TASK REQUIREMENTS =>
Rewrite every line of the records below, the instructions included, but shift each number in the keypoint values (both pixel coordinates and the depth) up by 67. Leave the pictures out.

DATA UNDER STUDY =>

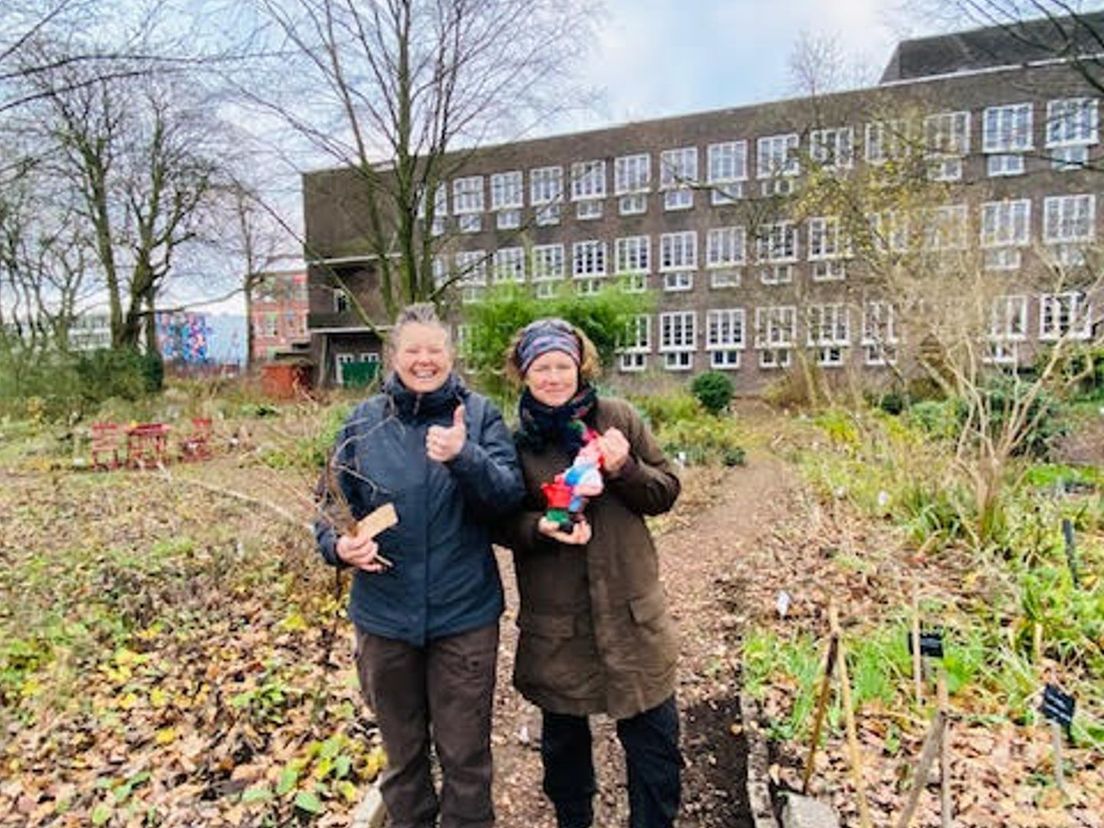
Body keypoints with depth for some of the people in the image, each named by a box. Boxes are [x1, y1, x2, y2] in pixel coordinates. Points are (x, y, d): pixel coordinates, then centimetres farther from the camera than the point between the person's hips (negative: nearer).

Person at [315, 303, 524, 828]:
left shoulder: (479, 414, -4)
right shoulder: (364, 421, -1)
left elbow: (511, 495, -14)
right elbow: (335, 505, 4)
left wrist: (464, 457, -31)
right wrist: (339, 544, -17)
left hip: (465, 614, -2)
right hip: (384, 614, 2)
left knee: (465, 756, 13)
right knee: (401, 753, 23)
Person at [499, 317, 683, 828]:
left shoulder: (618, 417, -2)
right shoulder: (515, 437, -3)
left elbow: (665, 492, 0)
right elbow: (502, 522, 1)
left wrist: (626, 469, -19)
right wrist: (541, 527, -20)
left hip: (630, 608, 0)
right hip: (553, 614, 1)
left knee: (654, 737, 9)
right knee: (563, 734, 20)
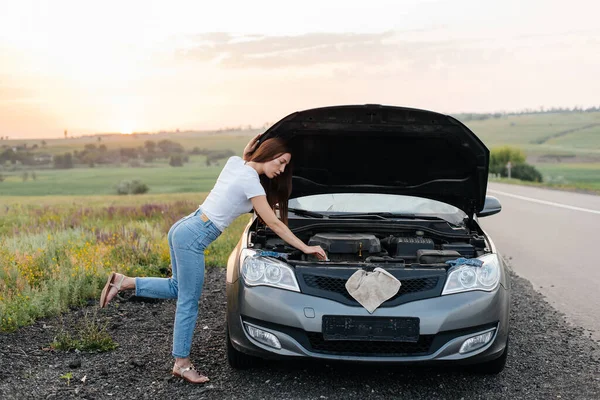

YOUR RESPONSE =>
Body keypoints with depth for some of the people in the image, each named by a box. Boxes are [x1, y1, x2, y2] in pixel coordinates. Points are (x, y, d): pixel coordinates, then centimetres farther from the camera than the point between the person's hips (negative: nearer).

Person at [315, 303, 524, 828]:
left shoulder: (546, 481, 63)
right shoulder: (431, 488, 66)
left elbow: (578, 562, 53)
right elbow: (402, 572, 71)
left wrist: (531, 524, 36)
right wrist: (406, 611, 50)
left hip: (532, 681, 65)
right hip: (451, 681, 69)
left knee: (532, 823, 80)
right knee: (468, 820, 90)
Person at [499, 317, 683, 828]:
left shoulder: (685, 484, 65)
right shoulder: (582, 504, 64)
left elbow: (732, 559, 67)
right elbow: (569, 589, 68)
left wrist: (693, 536, 48)
right wrist: (608, 594, 47)
left hip: (697, 675, 67)
right hip: (620, 681, 68)
left knee: (721, 804, 76)
right knee: (630, 801, 87)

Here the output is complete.